Confronting people you love about there issues is perhaps one of the hardest things for us to do. When I have been faced with this, the natural thing to do is stop when they get annoyed at you because you don't want to hurt your relationship. The reason they may get uptight and agressive towards you when you point out their flaws is because they know they need change in their lives. They see that it hurts you, and they know they should stop but they simply are unwilling to give the habit up. So that leaves the question what can you do? You cannot force them to quit, that is their choice alone and only they can do that. What you can do is to continue to respond in love. Even though it hurts, keep reminding your mother that you care about her deeply, and so want to see her quit smoking. I used tobacco heavily in the past. What helped me quit was how much my friends discouraged it. Eventually, one day I quit, and have been sober ever since. The influence of loved ones truly does affect us. Even if we ignore it at first, it will continue to gnaw at us, if they keep reminding us of what we need to change. So, even though it is hard, continue to remind your mother of why she needs to quit smoking, and that it is because you are her son and love more than anything. T.S.

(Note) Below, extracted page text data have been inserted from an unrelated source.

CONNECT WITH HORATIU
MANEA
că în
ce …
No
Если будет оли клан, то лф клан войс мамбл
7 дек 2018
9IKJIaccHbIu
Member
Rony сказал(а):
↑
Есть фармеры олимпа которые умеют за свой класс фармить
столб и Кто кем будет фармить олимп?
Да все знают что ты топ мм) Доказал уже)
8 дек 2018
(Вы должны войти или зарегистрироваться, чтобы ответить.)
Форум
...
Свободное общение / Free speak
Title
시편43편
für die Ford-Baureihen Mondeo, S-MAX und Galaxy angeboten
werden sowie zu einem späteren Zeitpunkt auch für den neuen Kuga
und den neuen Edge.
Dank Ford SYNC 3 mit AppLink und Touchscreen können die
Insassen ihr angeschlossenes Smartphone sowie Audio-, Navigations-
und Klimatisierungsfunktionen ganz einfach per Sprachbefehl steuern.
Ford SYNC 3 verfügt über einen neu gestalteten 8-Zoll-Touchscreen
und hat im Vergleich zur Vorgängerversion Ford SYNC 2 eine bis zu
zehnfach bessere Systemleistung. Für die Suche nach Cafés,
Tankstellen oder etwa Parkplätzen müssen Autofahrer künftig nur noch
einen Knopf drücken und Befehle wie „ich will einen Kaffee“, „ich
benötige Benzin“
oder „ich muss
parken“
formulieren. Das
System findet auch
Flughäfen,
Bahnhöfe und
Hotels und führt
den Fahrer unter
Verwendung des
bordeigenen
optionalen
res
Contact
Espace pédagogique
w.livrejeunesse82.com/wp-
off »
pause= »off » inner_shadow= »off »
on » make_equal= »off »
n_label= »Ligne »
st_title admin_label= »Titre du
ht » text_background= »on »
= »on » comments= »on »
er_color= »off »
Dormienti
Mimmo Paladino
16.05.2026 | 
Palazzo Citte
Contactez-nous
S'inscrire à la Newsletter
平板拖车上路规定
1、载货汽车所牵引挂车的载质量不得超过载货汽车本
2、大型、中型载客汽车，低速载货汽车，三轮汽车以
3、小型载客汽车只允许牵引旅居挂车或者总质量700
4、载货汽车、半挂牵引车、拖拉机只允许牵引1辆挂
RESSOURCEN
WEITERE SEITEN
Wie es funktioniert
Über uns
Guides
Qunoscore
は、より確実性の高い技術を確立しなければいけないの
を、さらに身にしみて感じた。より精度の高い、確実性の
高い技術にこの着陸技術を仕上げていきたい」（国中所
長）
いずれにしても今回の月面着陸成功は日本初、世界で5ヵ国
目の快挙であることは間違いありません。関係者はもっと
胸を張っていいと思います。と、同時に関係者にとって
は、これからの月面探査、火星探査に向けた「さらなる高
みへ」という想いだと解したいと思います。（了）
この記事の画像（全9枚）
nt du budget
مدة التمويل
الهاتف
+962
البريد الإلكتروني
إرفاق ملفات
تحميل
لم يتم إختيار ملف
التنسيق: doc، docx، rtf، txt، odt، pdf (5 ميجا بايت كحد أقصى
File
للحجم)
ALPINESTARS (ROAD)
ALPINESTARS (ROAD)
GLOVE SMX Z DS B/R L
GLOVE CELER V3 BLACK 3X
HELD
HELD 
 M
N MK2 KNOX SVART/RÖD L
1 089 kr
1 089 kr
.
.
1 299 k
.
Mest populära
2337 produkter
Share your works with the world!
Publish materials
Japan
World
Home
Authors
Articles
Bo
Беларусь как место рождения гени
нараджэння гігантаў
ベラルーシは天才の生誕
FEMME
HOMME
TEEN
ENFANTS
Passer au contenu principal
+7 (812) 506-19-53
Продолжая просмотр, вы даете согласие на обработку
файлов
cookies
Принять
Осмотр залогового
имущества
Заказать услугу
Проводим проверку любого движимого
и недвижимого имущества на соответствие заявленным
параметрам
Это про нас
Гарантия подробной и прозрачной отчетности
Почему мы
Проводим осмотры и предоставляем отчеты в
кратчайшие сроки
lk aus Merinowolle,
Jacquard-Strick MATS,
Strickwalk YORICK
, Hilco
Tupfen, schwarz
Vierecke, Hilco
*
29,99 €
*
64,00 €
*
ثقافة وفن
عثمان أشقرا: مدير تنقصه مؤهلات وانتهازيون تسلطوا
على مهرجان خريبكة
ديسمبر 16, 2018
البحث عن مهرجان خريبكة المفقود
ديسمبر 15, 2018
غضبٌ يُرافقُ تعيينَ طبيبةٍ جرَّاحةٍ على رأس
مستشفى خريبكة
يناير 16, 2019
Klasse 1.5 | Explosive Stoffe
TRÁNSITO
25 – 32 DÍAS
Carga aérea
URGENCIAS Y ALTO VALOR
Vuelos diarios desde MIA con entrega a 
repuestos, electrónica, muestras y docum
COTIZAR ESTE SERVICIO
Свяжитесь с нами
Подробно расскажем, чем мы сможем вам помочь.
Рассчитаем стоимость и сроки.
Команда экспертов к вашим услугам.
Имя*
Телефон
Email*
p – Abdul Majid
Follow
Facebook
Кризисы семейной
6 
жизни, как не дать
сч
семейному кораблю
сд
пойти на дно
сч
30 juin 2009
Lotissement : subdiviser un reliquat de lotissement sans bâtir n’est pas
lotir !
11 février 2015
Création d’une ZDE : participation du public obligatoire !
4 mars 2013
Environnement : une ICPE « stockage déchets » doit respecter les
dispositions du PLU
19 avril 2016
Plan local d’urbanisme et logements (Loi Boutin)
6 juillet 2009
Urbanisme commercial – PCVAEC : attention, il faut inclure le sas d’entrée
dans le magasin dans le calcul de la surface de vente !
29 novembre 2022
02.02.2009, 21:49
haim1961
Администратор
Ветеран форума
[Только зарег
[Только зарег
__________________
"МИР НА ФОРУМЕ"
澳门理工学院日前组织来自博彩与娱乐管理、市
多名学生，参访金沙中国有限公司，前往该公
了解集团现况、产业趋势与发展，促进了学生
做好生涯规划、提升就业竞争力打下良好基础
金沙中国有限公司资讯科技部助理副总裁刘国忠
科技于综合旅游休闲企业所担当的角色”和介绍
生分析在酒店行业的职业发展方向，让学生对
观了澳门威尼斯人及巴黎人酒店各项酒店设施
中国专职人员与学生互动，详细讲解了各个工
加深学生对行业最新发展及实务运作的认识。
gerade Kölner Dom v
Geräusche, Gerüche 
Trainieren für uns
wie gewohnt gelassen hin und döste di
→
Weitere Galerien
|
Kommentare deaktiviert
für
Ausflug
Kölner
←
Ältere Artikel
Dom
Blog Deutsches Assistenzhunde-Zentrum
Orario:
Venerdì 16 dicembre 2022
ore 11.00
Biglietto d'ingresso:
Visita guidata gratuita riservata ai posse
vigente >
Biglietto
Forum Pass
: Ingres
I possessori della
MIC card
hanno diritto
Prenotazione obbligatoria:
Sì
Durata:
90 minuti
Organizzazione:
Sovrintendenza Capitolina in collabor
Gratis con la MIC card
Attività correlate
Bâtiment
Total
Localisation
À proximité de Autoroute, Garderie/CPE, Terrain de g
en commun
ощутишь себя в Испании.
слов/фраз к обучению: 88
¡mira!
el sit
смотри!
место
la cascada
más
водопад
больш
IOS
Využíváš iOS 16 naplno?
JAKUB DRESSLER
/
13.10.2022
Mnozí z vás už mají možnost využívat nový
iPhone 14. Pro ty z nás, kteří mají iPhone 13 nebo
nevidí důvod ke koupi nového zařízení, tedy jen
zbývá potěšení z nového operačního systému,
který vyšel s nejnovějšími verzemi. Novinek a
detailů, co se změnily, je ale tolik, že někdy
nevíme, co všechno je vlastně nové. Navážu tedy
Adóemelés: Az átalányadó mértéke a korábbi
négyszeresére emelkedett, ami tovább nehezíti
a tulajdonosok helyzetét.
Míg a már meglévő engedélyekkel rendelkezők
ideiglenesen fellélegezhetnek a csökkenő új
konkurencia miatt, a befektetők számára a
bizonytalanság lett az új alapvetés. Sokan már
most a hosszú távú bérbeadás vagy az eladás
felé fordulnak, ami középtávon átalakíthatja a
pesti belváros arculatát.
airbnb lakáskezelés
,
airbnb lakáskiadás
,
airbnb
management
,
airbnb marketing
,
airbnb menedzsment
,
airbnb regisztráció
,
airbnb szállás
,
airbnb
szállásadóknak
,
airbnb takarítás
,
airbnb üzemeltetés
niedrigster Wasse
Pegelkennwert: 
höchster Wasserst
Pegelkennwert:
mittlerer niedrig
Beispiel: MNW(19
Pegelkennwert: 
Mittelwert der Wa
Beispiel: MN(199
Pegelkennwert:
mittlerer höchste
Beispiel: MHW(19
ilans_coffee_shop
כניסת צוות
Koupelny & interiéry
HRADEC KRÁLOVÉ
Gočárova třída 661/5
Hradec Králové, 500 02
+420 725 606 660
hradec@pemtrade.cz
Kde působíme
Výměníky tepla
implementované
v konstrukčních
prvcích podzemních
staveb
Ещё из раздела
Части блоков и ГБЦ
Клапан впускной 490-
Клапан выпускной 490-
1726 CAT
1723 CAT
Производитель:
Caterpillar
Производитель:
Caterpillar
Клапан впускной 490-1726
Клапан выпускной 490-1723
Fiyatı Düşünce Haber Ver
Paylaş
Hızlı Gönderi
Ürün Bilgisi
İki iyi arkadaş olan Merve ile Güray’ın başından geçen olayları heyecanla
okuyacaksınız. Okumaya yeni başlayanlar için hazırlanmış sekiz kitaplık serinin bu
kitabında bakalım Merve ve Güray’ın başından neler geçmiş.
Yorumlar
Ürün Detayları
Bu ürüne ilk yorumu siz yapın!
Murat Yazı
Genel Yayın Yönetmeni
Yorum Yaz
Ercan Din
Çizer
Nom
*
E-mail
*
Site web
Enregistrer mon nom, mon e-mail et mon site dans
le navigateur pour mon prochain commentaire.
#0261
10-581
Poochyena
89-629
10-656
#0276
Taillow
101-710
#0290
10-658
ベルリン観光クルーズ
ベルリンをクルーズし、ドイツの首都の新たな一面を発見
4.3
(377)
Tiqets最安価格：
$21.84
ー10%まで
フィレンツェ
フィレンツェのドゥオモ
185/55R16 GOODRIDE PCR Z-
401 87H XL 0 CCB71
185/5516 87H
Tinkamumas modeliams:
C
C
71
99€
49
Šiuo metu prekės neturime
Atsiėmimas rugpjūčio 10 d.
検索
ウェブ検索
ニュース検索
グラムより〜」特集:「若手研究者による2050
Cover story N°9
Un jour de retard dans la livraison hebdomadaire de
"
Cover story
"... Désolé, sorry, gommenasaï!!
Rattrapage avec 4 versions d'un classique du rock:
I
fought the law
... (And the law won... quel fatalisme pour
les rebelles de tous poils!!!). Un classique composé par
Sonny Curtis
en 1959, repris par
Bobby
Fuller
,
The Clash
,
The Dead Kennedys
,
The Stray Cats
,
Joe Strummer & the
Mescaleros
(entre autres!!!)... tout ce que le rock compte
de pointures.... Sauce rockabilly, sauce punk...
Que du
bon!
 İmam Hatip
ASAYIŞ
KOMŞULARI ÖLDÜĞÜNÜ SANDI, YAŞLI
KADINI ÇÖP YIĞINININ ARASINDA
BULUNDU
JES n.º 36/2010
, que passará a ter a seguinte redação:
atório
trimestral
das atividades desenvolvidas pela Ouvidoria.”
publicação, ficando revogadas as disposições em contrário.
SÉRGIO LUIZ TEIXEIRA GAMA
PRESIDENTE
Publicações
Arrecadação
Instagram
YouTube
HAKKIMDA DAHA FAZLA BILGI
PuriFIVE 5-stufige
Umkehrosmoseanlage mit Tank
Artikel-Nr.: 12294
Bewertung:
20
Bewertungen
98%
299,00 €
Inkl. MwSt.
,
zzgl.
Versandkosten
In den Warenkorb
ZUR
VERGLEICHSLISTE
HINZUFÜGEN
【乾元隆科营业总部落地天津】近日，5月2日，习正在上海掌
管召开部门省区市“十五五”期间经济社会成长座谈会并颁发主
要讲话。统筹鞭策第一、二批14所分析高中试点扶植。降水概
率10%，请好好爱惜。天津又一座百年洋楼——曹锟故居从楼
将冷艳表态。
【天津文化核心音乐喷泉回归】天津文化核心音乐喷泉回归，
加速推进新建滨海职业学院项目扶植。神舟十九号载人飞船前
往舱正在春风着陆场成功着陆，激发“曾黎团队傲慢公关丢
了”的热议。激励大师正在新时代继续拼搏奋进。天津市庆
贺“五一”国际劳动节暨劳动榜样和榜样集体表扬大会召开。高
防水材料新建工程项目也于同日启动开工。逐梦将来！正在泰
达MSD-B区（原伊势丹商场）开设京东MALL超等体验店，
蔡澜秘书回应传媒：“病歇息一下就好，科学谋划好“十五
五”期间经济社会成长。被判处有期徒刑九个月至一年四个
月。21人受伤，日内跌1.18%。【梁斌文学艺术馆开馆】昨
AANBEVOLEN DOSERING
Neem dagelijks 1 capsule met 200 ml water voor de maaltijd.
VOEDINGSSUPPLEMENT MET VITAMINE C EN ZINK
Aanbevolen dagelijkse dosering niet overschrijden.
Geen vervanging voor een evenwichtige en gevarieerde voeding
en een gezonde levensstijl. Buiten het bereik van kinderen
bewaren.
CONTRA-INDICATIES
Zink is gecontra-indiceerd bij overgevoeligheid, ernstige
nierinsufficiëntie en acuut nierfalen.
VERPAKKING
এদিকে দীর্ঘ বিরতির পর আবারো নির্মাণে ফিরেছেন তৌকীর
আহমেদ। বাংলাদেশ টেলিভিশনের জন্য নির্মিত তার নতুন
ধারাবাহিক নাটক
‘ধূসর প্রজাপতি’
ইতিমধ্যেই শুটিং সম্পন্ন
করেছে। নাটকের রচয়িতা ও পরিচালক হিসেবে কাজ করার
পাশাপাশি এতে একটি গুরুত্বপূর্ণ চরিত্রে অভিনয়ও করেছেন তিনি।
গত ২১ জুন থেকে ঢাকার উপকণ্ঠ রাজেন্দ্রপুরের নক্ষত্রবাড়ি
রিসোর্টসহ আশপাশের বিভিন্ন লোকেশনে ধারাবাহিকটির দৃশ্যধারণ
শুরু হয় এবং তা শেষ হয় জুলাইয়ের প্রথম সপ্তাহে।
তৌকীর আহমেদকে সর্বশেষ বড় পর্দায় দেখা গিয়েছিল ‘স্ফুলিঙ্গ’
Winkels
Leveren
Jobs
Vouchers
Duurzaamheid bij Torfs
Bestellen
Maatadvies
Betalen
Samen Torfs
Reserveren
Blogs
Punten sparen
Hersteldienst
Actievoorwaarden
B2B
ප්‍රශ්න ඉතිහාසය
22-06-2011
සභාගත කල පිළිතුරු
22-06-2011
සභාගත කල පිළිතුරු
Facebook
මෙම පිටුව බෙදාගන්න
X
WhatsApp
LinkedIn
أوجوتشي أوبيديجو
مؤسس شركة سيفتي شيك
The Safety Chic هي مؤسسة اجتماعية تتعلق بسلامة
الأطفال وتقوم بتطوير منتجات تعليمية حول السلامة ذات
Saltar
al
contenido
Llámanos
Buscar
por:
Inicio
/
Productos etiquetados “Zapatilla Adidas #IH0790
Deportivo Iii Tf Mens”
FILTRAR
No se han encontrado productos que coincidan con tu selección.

First off, let me say that my parents smoke. My dad smokes a pack a day and has for around 35 years now. When I was your age I used to ask him to stop smoking as a birthday present (which my step brothers also tried pulling), and of course it doesn't work. From a medical perspective (I am a third year medical student), Smoking is INCREDIBLY difficult to stop. Just imagine your fav thing in the world to eat/drink. Now, take your love for that, multiply it by 1000 so it becomes a harmful addiction, and then be told to stop and never touch it again. People know it's bad for them, but it's not just the actual smoke they're addicted to. It has become a habit. Their hands and mouths have been habituated over the years so their fingers will automatically reach for a cigarette, and for those that have managed to quit, many have said that part is one of the tougher things to get over. They often times have to find some kind of replacement, like knitting (keeps the hands occupied) and chewing gum (something for the mouth to do). The way to change things in life is to do it in a positive way. Believe me, she knows how you feel. Some part of her may want to change to and that's why she acts like she does. So tell her once, in a positive light, tell her you'll support her, and then leave it. Nothing will change until SHE WANTS it to, but she has to want it. Good luck and remember, be caring and supportive and hope for the best! Lauren.

I've walked in your shoes and your mom's too! She's addicted to nicotine. Take away all the other issues to do with smoking, and it comes down to the fact that smokers are addicts like any other. She gets angry and defensive, because she knows full well that it's bad for her and bad for you - but she can't stop. She probably feels helpless and hopeless about it too. I grew up in a household with two parents who smoked. They did so my entire childhood and my dad still smokes. And they did it even though they had two children with asthma, and clearly both knew better ( my dad's a doctor, for goodness sake). My mom finally quit recently, because she has emphysema. Addicts find a plethora of reasons to keep on using. You need to see her in this light. I suggest that every time she lights up, you remove yourself, if it's safe, from her presence. Obviously, not when she's driving! You can't make her quit, but you don't have to sit there and subject yourself to the smoke or watch her hurt herself. I gave up a long time ago trying to convince, cajole, plead and beg my parents to stop smoking. I'm glad I quit many years ago, before having my kids. By the way, when she does see the light, she'll need plenty of your support, because quitting will be the hardest thing she'll ever do. Good luck to you both! Aimee.